## start DATA RECORDS

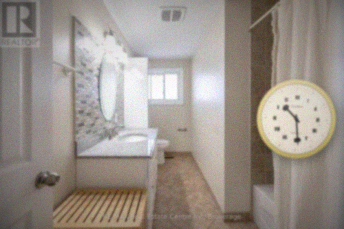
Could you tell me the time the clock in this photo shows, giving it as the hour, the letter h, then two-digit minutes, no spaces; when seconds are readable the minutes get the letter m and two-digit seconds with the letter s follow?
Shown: 10h29
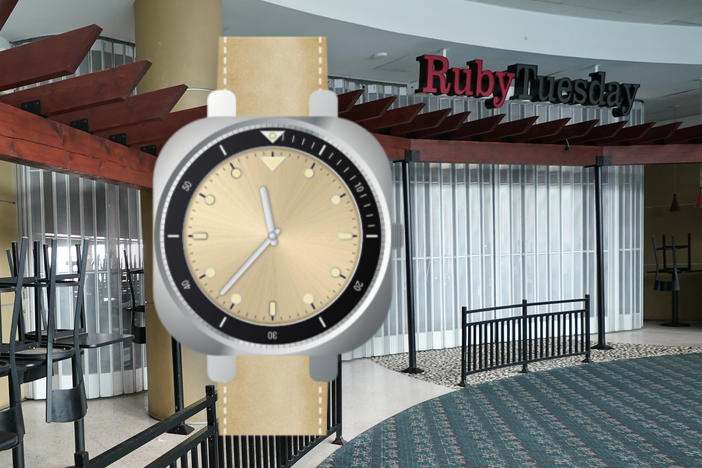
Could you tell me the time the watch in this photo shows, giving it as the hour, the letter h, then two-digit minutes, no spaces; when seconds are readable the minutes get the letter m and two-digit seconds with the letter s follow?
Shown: 11h37
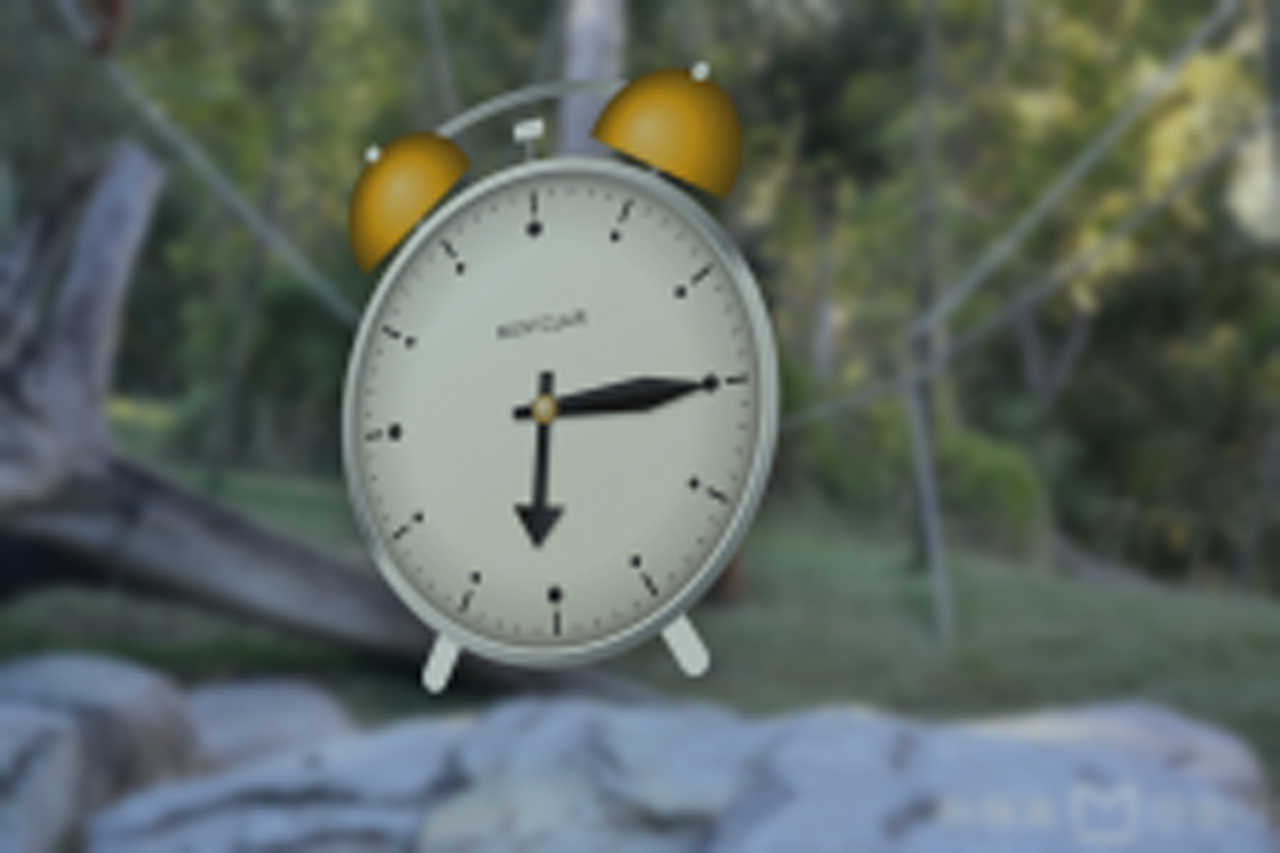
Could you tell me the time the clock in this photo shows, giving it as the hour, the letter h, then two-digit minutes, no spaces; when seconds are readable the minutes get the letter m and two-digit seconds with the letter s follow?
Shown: 6h15
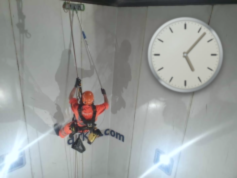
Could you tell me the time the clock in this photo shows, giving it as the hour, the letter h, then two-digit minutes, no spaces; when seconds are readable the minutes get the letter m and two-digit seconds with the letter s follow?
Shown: 5h07
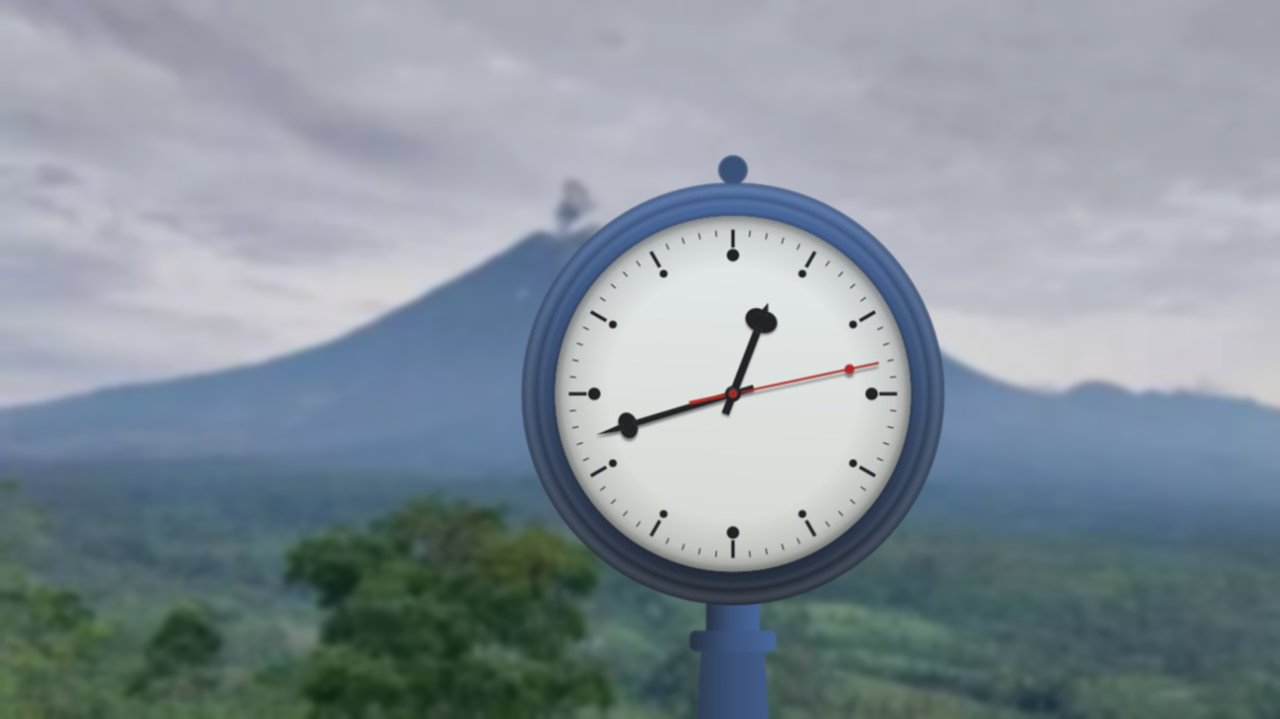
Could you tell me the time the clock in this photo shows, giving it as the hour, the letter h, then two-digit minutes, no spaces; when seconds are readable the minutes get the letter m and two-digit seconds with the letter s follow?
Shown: 12h42m13s
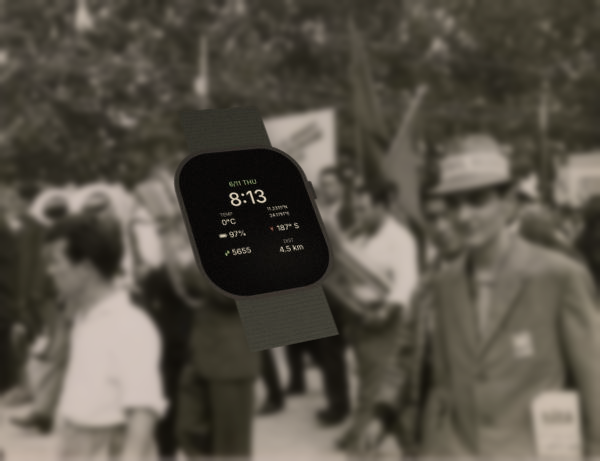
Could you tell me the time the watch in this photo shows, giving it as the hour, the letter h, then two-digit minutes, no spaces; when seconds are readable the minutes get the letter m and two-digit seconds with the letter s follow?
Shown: 8h13
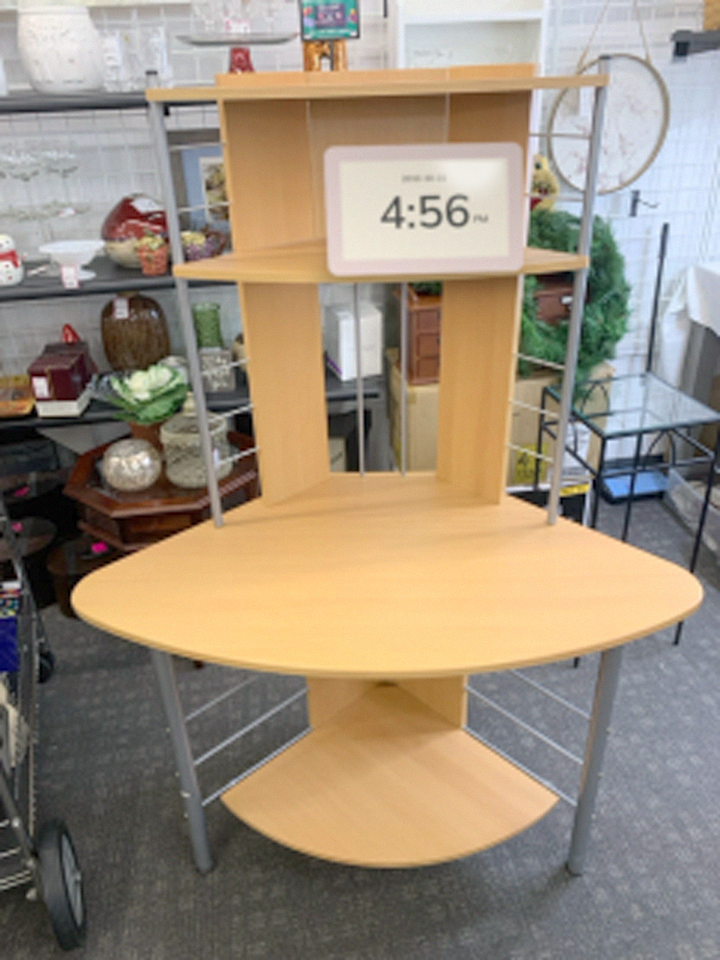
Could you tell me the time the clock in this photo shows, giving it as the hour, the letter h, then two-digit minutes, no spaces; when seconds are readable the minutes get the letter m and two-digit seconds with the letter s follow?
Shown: 4h56
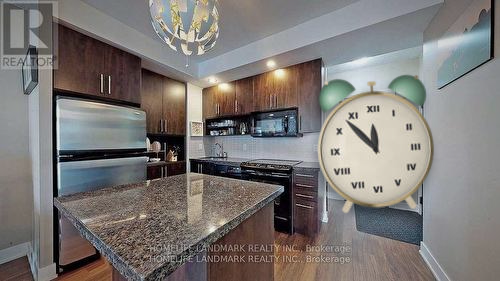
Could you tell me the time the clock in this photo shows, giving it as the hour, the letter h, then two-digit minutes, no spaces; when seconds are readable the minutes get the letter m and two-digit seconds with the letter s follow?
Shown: 11h53
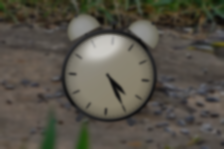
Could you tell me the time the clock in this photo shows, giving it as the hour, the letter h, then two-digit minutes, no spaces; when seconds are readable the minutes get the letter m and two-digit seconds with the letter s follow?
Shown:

## end DATA RECORDS

■ YOUR GOAL ■
Starting at the beginning of the rows and going on through the line with "Shown: 11h37", copy every line word for word, including that last line, but leave out the pictures.

■ OUTPUT FOR THIS EXERCISE ■
Could you tell me the time the clock in this photo shows, giving it as the hour, the letter h, then two-digit minutes, no spaces; when seconds are readable the minutes get the letter m and two-digit seconds with the letter s follow?
Shown: 10h29
Could you tell me the time the watch in this photo shows, giving it as the hour, the letter h, then two-digit minutes, no spaces; when seconds are readable the minutes get the letter m and two-digit seconds with the letter s follow?
Shown: 11h37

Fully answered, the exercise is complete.